First, what is a retinal detachment? Basically, a retinal detachment is when the retina (the tissue that lines the back of the eye) pulls away from the tissue underneath it. Think of it like wallpaper peeling off the wall. That tissue will then die because it isn’t getting oxygen and other nutrients it needs to survive. If not treated, it can spread, and the entire retina will detach. If the tissue is dead, it won’t function properly and result in being unable to see. The vision loss is irreversible, which is why it is so important to catch these quick and get treated.
Who is at risk for retinal detachment?
Unfortunately, everyone carries a risk. There are certain people who have a higher risk. These people include very nearsighted people or people who have a family history of retinal detachment. However, it technically can happen to anyone. Retinal detachments can be brought on by trauma to the eye, but often it is just random.
Since everyone is at risk for retinal detachments, it is important to recognize the signs and symptoms.
The good news is that the symptoms are pretty obvious.
-The sudden appearance of many floaters. A few occasional floaters are normal, but this is more like a bee swarm of many floaters. Of course, if you ever are concerned with a floater, it is best to come in to the clinic to have it checked out.
-Flashes of light. These usually look like lightening streaks in your vision and will steadily worsen.
-Blurry vision
-Reduced peripheral vision that is worsening
-A curtain-like shadow coming over your vision.
There are some other causes for these symptoms but since a retinal detachment is an emergency it is important to get it checked by an eye doctor to confirm.
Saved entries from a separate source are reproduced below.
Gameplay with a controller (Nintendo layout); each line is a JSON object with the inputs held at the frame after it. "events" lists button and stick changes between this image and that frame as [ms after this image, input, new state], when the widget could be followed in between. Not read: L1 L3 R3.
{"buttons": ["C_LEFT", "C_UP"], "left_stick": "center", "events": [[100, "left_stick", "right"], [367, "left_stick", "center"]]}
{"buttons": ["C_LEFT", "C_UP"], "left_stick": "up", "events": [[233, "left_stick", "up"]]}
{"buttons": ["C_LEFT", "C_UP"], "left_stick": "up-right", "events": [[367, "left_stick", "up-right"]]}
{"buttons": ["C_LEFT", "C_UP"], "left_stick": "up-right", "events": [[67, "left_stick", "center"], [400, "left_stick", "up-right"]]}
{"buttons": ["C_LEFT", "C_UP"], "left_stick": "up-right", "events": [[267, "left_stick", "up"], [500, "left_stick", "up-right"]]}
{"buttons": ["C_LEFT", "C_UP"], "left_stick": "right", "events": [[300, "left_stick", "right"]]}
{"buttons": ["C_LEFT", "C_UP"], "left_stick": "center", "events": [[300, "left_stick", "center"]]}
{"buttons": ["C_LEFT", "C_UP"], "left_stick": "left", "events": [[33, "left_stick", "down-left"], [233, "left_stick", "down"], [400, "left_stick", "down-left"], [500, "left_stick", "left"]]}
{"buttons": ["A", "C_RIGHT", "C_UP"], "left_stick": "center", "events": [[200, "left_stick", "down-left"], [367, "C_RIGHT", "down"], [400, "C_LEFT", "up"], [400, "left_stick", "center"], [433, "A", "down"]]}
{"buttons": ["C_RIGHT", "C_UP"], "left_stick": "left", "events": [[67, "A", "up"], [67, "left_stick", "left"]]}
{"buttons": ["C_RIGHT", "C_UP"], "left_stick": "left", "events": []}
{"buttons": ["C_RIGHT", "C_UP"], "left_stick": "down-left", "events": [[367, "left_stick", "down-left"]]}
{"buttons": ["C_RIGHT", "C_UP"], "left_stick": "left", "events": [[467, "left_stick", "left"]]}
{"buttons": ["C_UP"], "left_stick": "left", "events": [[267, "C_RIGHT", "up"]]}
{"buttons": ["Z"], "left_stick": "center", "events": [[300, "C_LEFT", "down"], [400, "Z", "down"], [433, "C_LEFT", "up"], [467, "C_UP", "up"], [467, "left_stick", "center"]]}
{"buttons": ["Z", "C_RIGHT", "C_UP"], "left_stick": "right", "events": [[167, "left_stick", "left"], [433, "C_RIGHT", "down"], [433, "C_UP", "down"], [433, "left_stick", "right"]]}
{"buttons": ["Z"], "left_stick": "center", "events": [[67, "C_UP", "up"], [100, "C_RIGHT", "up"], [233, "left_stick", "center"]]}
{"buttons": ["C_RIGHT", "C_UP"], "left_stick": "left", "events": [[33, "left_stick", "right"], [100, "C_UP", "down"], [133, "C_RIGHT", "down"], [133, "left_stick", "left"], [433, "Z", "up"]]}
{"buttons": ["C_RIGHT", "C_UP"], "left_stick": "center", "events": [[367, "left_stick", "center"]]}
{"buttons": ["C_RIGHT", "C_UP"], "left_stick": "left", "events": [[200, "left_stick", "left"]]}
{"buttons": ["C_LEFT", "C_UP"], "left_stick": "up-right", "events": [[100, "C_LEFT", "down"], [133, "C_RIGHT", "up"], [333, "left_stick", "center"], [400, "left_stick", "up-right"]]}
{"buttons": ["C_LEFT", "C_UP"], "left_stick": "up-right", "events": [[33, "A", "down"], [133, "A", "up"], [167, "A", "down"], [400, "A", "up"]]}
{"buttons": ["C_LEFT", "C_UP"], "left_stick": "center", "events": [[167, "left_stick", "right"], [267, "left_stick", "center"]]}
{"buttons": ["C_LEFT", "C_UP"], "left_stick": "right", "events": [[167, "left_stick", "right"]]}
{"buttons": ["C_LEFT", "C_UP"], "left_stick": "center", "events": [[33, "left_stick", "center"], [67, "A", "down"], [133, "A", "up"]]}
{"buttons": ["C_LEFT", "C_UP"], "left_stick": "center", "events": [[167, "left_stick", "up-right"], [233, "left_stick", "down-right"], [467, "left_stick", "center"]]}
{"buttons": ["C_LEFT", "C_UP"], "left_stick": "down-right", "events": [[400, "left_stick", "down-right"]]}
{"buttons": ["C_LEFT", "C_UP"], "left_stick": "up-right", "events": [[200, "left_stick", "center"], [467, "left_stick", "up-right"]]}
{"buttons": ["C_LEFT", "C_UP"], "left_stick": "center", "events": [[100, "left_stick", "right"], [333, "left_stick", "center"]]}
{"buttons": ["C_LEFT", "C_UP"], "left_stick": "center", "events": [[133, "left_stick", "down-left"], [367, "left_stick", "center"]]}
Depending on how much of the retina is detached, there a few different types of surgery to reattach the retina to the back of the eye. Freeze treatment or laser surgery can be used if there is a small hole or tear in the retina. This will seal the area around the hole or tear so it will not spread any further. If the area that is detached is larger, you may need surgery to put the retina back in place.
There are 3 types of surgery that doctors can do to fix a detached retina:
- Pneumatic retinopexy- A small air bubble is injection into the eye. This will push the retina back into place so that the doctor can use a laser or freeze treatment to repair holes or tears. You will be able to see the air bubble in your vision after surgery, but it will go away with time. After surgery, your head will need to be held in a certain position for several days. This will keep the bubble from moving.
- Scleral buckle- This is where a tiny, flexible band is put around the white part of the eye (the sclera). The band pushes (gently) the sides of your eye inward toward the retina which helps it reattach. The band is permanent.
- Vitrectomy- Very small openings are made in the eye. Then, most of the gel (the vitreous) is removed from the eye using a suction tool. Depending on your doctor’s specific plan, they can then laser or freeze the retina, they could inject an air or gas bubble in to hold the retina in place, or they may replace the vitreous with a clear fluid.
I hope this will help you recognize the signs of a retinal detachment so you are able to seek treatment quickly and we can prevent any significant vision loss. As always, if you are ever concerned, just call your eye doctor sooner rather than later!